Niet achteraf, maar tijdens zeer gevoelige experimenten al weten of de kwaliteit goed is. De Vlaamse Kris Laukens ontwikkelde kwaliteitssoftware die op tijd waarschuwt.
Massaspectrometrie (MS) is zo gevoelig dat honderden variabelen de kans van slagen van een experiment beïnvloeden’, stelt hoogleraar Kris Laukens van de advanced database research and modelling groep van de Universiteit Antwerpen. ‘Dat is zo complex dat onderzoekers dit onmogelijk in de gaten kunnen houden.’ Laukens kaart een probleem aan waar veel onderzoekers in het lab tegenaan lopen. Onderzoeksapparatuur wordt steeds gevoeliger en het proces om tot resultaten te komen steeds complexer. ‘Onderzoekers willen tot de bodem gaan om te weten wat er in een monster zit en dan is kwaliteitscontrole van variabelen, zowel van de omgeving als van de apparatuur, noodzakelijk.’
Volgens Laukens kan die controle veel beter. ‘Vaak kijken onderzoekers pas achteraf of de kwaliteit van het experiment goed genoeg is. Maar dan is het al te laat. Het is veel beter om in te kunnen grijpen, nog voor een experiment mislukt.’ Daarvoor is het nodig om routinematig kwaliteitsmonsters én analysesoftware te gebruiken.
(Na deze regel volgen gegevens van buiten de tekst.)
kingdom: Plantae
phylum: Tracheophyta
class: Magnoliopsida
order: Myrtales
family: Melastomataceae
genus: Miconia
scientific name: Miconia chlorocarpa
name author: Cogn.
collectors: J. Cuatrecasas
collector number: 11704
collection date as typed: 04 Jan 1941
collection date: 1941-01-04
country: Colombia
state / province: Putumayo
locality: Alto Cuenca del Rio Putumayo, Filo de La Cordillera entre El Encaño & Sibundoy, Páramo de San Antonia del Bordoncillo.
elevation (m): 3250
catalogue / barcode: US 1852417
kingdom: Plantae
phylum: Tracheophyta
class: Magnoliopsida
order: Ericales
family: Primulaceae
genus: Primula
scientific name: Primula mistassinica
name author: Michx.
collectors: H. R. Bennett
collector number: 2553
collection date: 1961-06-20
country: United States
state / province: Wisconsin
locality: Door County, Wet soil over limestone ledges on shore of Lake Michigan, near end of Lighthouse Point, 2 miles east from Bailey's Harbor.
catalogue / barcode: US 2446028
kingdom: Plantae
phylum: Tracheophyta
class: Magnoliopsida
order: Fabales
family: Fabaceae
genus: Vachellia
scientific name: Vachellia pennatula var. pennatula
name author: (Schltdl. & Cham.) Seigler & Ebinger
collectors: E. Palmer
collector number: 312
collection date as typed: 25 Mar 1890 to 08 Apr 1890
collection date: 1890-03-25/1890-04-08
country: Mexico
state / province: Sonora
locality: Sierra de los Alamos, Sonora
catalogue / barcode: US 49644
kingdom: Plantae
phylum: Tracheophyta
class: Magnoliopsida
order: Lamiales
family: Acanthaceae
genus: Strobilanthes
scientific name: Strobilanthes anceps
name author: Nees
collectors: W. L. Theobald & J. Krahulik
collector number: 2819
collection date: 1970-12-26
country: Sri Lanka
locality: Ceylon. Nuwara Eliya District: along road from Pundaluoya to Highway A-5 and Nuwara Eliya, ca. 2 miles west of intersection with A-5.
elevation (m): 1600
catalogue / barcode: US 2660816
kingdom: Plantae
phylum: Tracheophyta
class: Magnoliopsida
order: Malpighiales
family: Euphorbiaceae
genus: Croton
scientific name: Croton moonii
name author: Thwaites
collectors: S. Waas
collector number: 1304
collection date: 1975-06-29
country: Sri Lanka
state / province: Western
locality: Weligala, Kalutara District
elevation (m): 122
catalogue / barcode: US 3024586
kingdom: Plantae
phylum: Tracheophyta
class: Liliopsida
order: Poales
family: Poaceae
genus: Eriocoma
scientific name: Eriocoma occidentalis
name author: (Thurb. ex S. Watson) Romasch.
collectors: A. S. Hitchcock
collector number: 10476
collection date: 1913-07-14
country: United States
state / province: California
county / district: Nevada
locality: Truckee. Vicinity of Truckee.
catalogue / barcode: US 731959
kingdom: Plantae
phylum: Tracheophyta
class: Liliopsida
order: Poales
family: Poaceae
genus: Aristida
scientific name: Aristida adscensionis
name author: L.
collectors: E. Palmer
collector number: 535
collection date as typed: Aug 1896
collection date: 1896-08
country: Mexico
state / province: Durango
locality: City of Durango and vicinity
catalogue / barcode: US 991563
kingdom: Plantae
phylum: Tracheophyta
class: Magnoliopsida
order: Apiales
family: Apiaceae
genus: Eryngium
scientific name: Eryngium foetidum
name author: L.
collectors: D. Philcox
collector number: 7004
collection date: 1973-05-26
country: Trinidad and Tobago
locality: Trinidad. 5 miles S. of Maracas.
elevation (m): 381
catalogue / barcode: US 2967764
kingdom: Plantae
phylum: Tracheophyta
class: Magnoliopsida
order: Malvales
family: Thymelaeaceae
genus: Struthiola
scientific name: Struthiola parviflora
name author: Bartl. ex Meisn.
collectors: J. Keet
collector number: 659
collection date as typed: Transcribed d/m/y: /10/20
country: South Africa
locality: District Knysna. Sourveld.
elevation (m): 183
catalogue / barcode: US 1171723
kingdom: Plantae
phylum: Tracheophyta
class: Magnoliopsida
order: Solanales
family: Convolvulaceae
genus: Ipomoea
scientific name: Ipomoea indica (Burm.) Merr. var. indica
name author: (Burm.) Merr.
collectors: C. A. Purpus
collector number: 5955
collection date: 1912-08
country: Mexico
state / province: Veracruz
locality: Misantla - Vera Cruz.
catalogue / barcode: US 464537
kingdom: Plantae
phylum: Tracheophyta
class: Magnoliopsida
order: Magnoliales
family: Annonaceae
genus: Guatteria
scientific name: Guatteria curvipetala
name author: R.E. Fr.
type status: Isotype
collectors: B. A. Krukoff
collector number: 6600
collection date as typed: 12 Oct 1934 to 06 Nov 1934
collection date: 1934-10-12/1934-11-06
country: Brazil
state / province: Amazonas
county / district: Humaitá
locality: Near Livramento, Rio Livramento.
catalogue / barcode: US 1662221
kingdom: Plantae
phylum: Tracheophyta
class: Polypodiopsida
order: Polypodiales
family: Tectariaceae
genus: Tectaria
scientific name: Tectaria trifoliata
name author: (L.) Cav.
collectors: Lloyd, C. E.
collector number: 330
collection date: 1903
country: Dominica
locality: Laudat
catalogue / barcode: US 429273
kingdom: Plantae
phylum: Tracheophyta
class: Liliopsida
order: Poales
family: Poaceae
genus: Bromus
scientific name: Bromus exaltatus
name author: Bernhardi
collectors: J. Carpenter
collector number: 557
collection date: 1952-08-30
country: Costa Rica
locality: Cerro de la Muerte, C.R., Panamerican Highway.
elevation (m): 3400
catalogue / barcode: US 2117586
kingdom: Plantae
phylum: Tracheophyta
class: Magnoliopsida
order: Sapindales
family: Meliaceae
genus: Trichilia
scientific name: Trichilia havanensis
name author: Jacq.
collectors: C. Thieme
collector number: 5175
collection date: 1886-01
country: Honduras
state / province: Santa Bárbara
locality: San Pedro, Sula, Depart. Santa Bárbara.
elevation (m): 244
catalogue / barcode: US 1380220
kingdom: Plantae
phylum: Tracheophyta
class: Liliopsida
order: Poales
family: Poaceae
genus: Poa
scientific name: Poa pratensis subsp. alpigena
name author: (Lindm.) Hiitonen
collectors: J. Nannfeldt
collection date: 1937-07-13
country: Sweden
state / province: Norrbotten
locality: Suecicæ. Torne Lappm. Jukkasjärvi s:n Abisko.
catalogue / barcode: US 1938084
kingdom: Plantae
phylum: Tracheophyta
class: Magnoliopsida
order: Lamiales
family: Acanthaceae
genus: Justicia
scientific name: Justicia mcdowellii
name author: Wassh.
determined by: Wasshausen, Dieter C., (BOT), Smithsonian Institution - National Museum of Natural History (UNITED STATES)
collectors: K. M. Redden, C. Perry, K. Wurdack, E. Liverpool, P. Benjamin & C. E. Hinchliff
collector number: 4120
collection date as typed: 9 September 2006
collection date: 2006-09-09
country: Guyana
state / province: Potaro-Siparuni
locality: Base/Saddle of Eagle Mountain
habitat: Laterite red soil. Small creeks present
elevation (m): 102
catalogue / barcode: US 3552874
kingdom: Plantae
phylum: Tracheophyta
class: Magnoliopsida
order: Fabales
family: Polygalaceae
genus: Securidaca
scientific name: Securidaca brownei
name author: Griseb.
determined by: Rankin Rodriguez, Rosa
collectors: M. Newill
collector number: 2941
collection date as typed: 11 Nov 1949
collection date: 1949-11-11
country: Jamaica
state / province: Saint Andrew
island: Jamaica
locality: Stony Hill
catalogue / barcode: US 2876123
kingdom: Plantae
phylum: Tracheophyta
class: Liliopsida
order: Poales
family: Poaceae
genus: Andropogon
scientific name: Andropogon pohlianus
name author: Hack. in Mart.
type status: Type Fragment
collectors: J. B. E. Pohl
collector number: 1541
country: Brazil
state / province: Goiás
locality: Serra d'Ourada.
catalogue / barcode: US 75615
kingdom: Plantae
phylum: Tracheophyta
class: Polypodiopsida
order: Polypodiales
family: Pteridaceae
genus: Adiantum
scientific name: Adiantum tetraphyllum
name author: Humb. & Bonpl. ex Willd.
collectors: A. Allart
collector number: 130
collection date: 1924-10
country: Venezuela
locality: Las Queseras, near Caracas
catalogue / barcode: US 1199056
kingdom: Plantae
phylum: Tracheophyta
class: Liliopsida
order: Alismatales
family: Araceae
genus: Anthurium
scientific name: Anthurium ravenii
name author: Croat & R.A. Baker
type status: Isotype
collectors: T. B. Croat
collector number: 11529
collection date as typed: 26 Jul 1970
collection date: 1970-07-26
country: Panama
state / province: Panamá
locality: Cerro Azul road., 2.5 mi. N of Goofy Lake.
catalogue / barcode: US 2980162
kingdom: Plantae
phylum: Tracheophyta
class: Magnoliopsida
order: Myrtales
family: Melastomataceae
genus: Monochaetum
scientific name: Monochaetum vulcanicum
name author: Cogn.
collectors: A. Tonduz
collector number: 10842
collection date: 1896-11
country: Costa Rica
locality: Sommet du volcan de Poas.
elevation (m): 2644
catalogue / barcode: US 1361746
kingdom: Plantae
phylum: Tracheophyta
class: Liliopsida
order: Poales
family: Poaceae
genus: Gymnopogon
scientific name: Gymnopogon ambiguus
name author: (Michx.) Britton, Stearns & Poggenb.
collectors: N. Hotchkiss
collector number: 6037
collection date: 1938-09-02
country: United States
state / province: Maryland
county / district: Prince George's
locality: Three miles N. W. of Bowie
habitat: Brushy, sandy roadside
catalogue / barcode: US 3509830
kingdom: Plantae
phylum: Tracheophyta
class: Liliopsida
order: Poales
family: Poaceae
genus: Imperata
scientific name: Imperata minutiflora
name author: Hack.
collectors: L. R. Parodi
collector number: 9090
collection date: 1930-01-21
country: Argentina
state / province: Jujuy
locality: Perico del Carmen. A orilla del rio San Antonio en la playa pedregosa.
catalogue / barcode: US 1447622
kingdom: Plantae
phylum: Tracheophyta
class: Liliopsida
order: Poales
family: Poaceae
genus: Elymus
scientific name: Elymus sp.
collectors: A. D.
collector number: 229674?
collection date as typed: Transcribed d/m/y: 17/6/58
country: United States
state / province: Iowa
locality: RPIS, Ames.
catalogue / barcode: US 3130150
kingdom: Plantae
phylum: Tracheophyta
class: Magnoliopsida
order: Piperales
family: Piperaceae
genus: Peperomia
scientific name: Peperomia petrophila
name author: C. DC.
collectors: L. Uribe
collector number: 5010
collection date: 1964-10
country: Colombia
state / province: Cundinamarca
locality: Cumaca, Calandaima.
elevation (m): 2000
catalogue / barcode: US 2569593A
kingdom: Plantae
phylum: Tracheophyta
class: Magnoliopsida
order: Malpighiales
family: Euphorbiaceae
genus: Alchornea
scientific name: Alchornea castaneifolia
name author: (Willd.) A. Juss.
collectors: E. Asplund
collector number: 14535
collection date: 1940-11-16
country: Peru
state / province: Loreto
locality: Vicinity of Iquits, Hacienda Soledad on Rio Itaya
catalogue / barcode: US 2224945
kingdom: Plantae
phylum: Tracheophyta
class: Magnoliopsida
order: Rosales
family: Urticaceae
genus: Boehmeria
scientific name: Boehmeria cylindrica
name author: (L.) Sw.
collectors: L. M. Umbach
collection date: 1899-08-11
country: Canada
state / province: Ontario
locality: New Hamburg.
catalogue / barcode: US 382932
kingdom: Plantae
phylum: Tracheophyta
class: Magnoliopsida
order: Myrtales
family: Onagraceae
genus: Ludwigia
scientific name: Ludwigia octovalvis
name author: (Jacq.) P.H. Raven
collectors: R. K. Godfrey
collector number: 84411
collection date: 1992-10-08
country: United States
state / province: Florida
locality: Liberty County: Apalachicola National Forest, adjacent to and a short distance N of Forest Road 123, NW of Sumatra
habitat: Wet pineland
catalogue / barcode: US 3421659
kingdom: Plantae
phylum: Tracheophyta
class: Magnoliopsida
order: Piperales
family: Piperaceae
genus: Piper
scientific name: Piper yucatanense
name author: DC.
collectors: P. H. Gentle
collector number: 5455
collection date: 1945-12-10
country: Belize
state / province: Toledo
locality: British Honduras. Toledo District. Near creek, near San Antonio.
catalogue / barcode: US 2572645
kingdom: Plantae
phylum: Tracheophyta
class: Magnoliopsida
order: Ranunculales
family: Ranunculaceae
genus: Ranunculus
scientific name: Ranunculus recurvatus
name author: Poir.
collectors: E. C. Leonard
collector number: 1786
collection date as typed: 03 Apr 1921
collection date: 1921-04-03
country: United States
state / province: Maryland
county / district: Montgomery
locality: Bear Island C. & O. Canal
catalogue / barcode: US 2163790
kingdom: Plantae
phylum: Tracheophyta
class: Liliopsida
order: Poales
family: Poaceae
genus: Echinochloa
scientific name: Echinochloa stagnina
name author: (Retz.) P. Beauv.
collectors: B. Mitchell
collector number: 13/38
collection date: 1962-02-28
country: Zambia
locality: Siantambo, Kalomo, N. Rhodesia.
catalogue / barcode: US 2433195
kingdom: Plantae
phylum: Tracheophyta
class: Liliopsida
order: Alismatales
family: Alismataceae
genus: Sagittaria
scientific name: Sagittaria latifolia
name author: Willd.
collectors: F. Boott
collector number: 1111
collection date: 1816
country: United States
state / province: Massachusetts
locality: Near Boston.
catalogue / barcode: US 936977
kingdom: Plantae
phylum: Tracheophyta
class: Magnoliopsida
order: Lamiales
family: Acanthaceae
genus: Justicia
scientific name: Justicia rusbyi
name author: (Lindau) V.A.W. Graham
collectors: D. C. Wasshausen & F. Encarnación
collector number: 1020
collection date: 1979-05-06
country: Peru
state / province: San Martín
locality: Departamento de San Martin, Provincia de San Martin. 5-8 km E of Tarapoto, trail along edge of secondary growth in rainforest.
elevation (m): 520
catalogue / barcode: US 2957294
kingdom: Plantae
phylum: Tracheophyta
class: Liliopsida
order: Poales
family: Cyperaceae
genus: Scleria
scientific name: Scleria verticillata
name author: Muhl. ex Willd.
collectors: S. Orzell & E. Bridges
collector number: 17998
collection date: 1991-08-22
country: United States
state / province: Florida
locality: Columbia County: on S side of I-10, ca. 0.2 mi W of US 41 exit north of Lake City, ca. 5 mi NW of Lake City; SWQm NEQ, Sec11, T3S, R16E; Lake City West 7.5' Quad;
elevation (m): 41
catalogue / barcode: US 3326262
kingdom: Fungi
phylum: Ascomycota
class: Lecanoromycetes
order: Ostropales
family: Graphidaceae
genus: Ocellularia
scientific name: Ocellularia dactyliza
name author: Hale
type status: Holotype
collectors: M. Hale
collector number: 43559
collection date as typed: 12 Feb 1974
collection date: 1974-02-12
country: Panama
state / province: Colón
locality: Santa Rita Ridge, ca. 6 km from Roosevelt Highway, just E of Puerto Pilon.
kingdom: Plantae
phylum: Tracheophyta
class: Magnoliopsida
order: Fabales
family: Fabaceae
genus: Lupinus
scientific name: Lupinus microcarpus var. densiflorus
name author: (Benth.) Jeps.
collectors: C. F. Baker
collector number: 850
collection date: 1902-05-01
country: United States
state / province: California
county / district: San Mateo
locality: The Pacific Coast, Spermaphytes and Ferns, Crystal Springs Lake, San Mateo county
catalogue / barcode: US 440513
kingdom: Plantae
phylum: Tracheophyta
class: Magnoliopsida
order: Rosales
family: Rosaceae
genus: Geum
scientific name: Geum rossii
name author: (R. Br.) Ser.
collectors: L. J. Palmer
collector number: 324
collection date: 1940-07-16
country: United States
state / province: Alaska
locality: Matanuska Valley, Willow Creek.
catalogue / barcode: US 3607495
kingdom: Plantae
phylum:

Tot op heden ontbraken gebruiksvriendelijke softwaretools, die over langere tijd en op basis van meerdere experimenten laten zien wat er mis dreigt te gaan.
Meer controle
Laukens en zijn collega’s ontwikkelden Protein Spector, een toolkit die veel meer controleert dan onderzoekers tot nu toe gewend zijn; van het effect van een opengaande deur tot aan een piepkleine verontreiniging tussen de kolom en de ionenbron van een massaspectrometer. De software houdt nauwkeurig bij of variabelen niet buiten hun marges terechtkomen. ‘De onderzoeker kan straks op een dashboard zien of er iets fout gaat lopen binnenin bijvoorbeeld de massaspectrometer of met de omgevingsvariabelen. Dan kan hij besluiten of hij een zeldzaam monster op dat moment wel of niet kan meten. Onderzoekers kunnen straks steeds meer proactief handelen.’
Continu leerproces
Hoe de software voorspelt dat een experiment gaat mislukken, gebeurt met zogenoemde unsupervised datamining. Die methode kijkt in alle verzamelde gegevens of bepaalde combinaties zodanig afwijken, dat ze de resultaten beïnvloeden. Door de tijd heen kan de software de uitschieters steeds nauwkeuriger aanwijzen. Laukens: ‘De software leert telkens bij tijdens het opbouwen van een historische database van je eigen laboratorium.’ De onderzoeker kan bovendien zelf gebeurtenissen invoeren, zoals gepland onderhoud of een verandering in omgevingscondities. De volgende keer kan de software het effect daarvan voorspellen en krijgt de onderzoeker vooraf advies.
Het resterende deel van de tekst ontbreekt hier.